Problem description> Look through the entries. Copy each line that has the word "over".

Source data>
------
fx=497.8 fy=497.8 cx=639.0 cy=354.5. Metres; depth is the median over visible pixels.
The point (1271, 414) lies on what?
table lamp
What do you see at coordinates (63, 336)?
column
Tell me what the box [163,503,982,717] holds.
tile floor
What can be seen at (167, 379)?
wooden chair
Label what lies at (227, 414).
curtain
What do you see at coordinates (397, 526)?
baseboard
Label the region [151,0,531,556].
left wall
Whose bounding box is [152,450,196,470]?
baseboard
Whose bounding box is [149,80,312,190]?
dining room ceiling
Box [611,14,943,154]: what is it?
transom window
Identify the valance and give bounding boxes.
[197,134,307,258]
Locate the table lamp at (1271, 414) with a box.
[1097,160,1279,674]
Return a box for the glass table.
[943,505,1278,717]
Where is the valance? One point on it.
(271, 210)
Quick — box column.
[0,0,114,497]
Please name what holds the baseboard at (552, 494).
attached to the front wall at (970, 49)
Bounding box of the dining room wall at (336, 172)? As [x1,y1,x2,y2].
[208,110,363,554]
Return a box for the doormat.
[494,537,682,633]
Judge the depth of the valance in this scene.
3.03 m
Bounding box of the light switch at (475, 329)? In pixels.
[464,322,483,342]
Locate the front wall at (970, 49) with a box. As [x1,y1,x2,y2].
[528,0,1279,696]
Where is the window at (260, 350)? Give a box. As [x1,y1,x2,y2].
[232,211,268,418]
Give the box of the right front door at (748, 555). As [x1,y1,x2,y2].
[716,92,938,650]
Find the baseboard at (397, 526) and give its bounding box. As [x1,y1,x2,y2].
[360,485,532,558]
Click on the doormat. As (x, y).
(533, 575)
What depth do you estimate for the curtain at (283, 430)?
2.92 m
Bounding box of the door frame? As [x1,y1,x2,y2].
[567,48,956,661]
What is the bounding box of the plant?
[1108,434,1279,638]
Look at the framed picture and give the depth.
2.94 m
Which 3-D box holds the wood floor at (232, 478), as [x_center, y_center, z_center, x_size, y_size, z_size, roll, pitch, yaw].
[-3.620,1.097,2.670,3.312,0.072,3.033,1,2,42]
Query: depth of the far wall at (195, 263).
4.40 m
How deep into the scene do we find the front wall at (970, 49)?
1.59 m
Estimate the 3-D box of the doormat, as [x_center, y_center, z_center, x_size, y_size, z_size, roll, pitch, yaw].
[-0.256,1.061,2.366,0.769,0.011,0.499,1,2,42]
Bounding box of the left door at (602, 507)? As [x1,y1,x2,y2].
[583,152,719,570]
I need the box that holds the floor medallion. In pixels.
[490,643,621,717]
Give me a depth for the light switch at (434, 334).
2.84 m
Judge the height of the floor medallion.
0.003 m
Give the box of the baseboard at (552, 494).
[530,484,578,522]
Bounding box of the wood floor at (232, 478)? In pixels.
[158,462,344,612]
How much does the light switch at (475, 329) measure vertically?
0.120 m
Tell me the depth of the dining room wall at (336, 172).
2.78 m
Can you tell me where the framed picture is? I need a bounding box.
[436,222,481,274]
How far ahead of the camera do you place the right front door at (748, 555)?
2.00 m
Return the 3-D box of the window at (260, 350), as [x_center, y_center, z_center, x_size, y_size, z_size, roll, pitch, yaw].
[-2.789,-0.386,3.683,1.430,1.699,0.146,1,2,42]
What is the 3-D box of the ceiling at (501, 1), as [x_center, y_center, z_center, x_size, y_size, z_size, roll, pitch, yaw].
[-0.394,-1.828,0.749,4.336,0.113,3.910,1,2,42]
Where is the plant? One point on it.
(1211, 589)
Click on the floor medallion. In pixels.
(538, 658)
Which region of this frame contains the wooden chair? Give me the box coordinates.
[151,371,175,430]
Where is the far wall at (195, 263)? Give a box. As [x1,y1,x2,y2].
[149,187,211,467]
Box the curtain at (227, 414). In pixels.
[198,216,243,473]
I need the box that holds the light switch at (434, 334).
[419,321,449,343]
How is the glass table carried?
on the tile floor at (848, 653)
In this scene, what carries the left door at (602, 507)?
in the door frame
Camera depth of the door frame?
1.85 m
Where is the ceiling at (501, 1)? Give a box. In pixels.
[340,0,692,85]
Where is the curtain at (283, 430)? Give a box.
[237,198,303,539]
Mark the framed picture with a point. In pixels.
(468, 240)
------
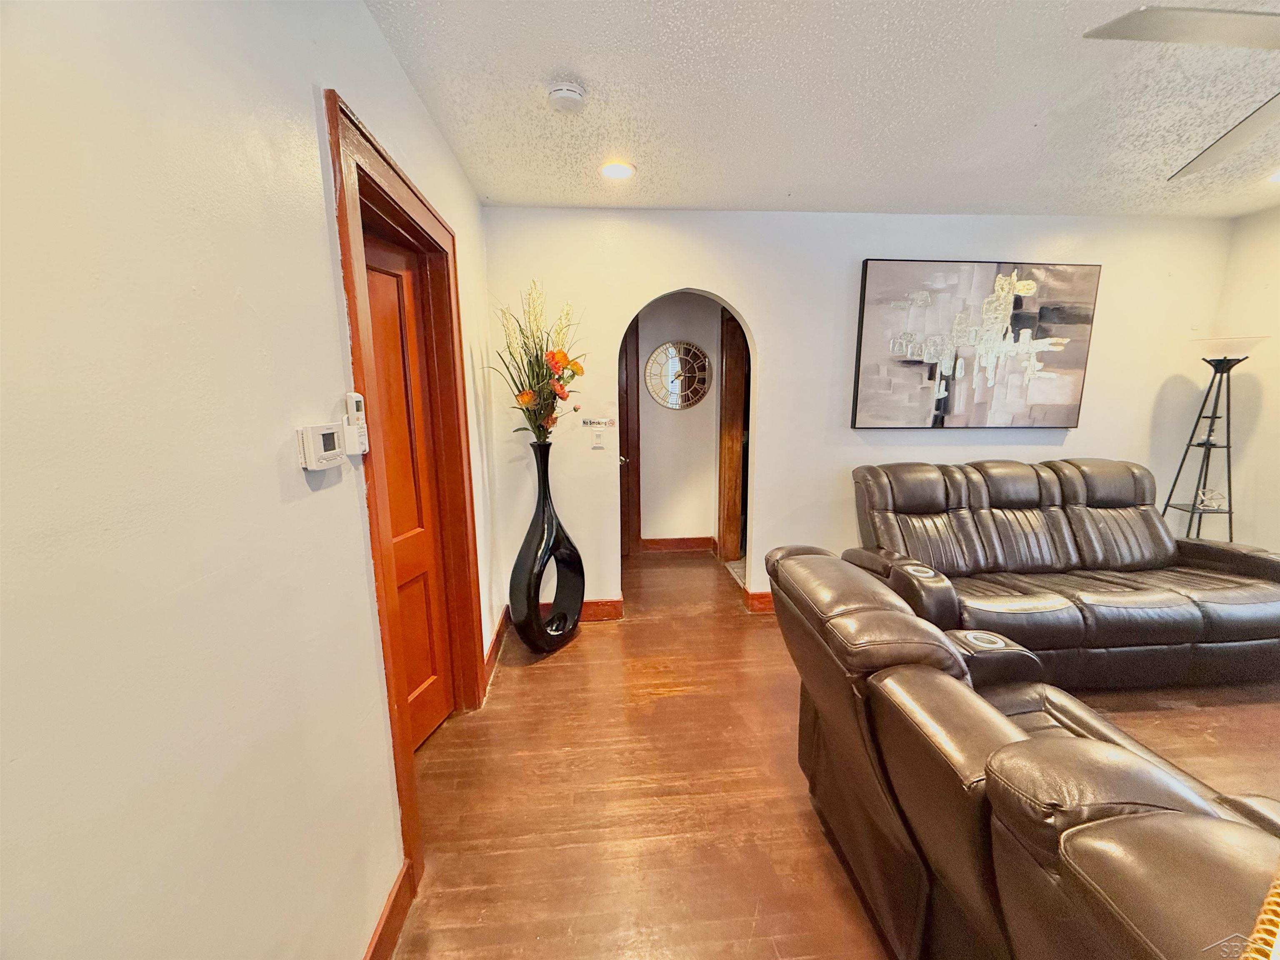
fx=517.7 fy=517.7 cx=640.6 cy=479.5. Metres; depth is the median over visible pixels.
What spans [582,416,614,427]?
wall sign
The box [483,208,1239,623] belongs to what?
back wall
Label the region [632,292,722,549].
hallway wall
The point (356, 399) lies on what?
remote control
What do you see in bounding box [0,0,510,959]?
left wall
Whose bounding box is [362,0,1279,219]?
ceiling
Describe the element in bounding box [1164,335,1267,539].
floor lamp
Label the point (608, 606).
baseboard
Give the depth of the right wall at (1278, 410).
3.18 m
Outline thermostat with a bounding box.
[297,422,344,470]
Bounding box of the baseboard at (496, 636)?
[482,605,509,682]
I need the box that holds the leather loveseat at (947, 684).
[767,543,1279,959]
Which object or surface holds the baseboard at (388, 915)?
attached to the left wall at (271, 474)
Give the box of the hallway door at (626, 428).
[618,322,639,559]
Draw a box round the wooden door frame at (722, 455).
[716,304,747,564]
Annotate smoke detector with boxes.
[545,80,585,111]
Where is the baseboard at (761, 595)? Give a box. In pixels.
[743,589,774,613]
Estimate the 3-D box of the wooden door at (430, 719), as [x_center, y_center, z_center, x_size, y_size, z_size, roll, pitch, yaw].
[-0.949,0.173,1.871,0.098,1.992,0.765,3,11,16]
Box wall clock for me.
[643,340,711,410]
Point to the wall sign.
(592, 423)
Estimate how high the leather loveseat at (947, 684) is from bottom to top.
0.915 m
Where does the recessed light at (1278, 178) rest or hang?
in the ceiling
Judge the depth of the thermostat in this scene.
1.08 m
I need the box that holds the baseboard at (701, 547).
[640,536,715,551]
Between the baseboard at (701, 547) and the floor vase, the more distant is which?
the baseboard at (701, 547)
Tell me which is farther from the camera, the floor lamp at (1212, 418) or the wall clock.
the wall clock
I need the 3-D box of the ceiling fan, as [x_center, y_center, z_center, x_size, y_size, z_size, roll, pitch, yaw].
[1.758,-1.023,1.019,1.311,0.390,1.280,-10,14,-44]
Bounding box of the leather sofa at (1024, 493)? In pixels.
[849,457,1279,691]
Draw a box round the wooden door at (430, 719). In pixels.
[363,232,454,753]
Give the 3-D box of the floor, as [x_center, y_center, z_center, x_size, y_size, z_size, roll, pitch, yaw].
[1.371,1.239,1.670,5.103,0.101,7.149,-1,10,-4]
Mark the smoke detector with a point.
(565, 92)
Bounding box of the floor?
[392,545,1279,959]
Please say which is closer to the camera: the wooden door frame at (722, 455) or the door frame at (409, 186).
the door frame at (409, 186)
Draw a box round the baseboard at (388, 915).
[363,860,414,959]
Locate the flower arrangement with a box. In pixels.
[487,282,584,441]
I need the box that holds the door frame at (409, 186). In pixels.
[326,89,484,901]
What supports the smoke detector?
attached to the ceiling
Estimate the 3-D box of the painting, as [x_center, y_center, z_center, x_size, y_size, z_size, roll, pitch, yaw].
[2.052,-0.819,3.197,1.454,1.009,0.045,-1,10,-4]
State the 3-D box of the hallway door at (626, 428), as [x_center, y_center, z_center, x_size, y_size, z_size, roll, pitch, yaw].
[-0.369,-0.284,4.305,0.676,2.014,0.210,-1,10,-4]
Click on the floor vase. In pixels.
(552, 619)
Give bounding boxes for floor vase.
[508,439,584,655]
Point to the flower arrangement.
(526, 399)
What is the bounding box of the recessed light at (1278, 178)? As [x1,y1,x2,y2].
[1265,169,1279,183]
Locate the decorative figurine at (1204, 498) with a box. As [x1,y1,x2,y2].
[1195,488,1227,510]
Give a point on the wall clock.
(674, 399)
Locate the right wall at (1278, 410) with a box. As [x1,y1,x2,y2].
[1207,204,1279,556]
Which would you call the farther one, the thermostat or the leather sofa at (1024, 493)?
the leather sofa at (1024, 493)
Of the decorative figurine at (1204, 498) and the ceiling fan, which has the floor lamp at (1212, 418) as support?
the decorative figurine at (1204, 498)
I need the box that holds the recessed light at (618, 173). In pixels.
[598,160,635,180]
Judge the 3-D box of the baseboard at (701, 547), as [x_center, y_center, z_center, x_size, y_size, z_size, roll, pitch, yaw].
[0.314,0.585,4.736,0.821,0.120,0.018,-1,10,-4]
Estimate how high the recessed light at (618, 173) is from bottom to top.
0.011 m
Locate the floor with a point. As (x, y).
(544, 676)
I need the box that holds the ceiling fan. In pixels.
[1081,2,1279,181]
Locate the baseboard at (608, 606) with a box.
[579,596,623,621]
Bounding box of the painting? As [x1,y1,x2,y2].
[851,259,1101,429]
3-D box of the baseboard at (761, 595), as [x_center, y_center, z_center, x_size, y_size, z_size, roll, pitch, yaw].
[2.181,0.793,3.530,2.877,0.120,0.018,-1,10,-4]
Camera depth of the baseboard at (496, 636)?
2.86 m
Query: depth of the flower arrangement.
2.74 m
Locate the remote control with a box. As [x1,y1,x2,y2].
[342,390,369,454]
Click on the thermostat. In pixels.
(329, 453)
------
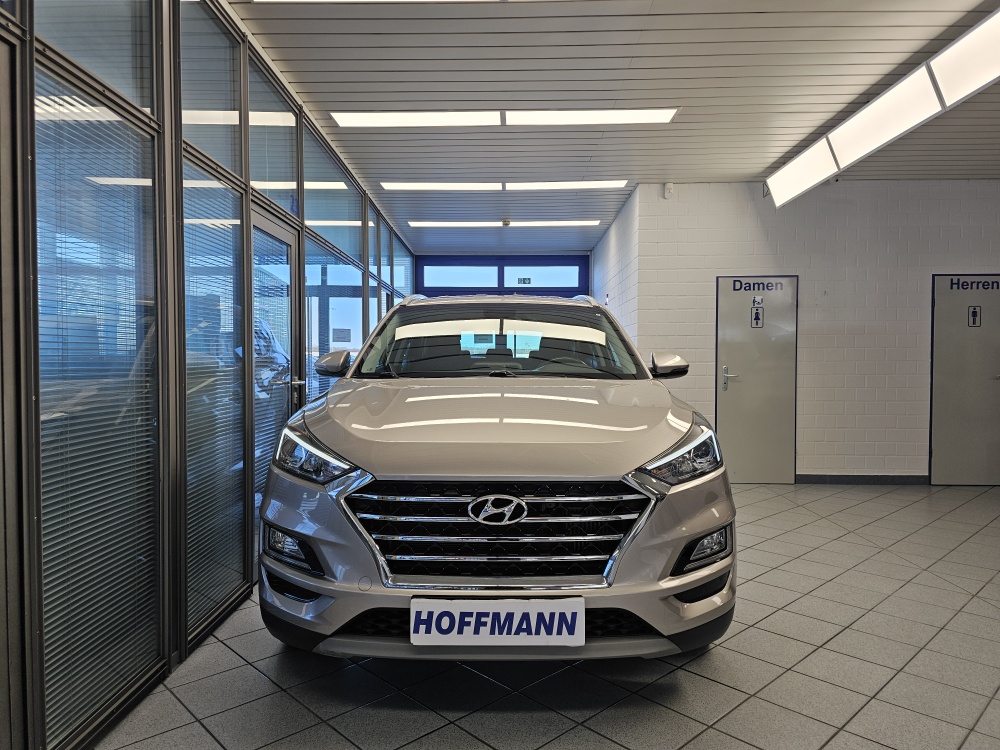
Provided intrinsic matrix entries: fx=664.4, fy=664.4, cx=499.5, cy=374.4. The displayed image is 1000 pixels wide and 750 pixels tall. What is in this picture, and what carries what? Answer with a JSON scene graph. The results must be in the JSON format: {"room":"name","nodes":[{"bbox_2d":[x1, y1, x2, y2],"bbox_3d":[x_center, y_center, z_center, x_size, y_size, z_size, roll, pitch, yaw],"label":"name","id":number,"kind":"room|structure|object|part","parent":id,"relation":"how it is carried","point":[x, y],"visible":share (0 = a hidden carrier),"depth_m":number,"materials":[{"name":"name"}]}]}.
------
Written answer>
fx=497.8 fy=497.8 cx=639.0 cy=354.5. Metres; depth is the median over visible pixels.
fx=517.7 fy=517.7 cx=640.6 cy=479.5. Metres; depth is the median over visible pixels.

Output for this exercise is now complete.